Notre planète est une poussière isolée, enveloppée dans la grande nuit cosmique. Dans notre obscurité, dans toute cette immensité, rien ne laisse présager qu’une aide viendra d’ailleurs, pour nous sauver de nous-mêmes. La Terre est jusqu’à présent le seul monde connu à abriter la vie. Il n’y a nulle part ailleurs, au moins dans un futur proche, vers où notre espèce pourrait migrer. Visiter, oui. S’installer, pas encore. Que vous le vouliez ou non, pour le moment, c’est sur Terre que nous nous trouvons.
On dit que l’astronomie incite à l’humilité et forge le caractère. Il n’y a peut-être pas de meilleure démonstration de la vanité humaine que cette lointaine image. Pour moi, cela souligne notre responsabilité de cohabiter plus fraternellement les uns avec les autres, et de préserver et chérir le point bleu pâle, la seule maison que nous ayons jamais connue. »
Carl Sagan, Pale Blue Dot, 1994. Texte inspiré par la photo ci-dessus prise le 14 février 1990 par la sonde Voyager 1, alors qu’elle se trouvait à plus de 6 milliards de kilomètres de la Terre, au-delà de l’orbite de Neptune.

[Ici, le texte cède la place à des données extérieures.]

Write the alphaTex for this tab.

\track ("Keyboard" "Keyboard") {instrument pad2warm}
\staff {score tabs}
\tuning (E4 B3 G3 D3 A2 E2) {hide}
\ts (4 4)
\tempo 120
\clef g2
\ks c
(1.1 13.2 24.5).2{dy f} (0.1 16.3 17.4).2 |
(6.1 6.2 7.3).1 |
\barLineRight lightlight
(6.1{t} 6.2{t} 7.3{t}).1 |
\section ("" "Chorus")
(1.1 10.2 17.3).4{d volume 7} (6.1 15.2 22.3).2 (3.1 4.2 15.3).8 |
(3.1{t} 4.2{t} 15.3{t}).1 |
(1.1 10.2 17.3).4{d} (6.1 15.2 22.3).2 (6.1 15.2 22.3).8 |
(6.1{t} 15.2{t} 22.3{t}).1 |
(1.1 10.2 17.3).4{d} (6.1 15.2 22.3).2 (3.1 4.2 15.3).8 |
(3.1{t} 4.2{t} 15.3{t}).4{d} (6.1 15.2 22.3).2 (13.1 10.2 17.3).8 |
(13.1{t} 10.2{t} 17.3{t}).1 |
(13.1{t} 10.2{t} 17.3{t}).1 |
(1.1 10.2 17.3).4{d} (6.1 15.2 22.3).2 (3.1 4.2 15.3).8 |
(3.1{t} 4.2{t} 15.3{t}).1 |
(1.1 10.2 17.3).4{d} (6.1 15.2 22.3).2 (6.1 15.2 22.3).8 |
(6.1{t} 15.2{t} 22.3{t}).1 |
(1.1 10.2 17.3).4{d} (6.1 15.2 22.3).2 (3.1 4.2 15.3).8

Carl Sagan était un astronome, écrivain et vulgarisateur américain né le 9 novembre 1934, et disparu (beaucoup trop tôt) le 20 décembre 1996. Entre beaucoup d’autres choses, on lui doit la série documentaire Cosmos, le livre de science-fiction Contact (adapté au cinéma avec Jodie Foster) et la création de la Planetary Society, qui est aujourd’hui la plus grande association à but non-lucratif dont l’objectif est de promouvoir l’astronomie et l’exploration spatiale auprès du grand public.
Fervent « supporter » de la vie extraterrestre, il a soutenu le programme SETI, et participé à plusieurs missions d’exploration spatiale, en étant notamment à l’origine des différents messages adressés à une éventuelle intelligence extraterrestre : les plaques des sondes Pioneer, ou le Golden Record de Voyager.
Merci pour tout !
J’adore cette photographie, probablement l’une des plus magnifiques de l’Histoire, venant comme un dernier regard avant de poursuivre sa route vers l’infini, dérivant à tout jamais parmi les étoiles. Des quelques soixante années d’exploration spatiale qui viennent de s’écouler, Voyager restera pour encore longtemps l’apothéose, tant ses retombées scientifiques furent colossales et passionnantes.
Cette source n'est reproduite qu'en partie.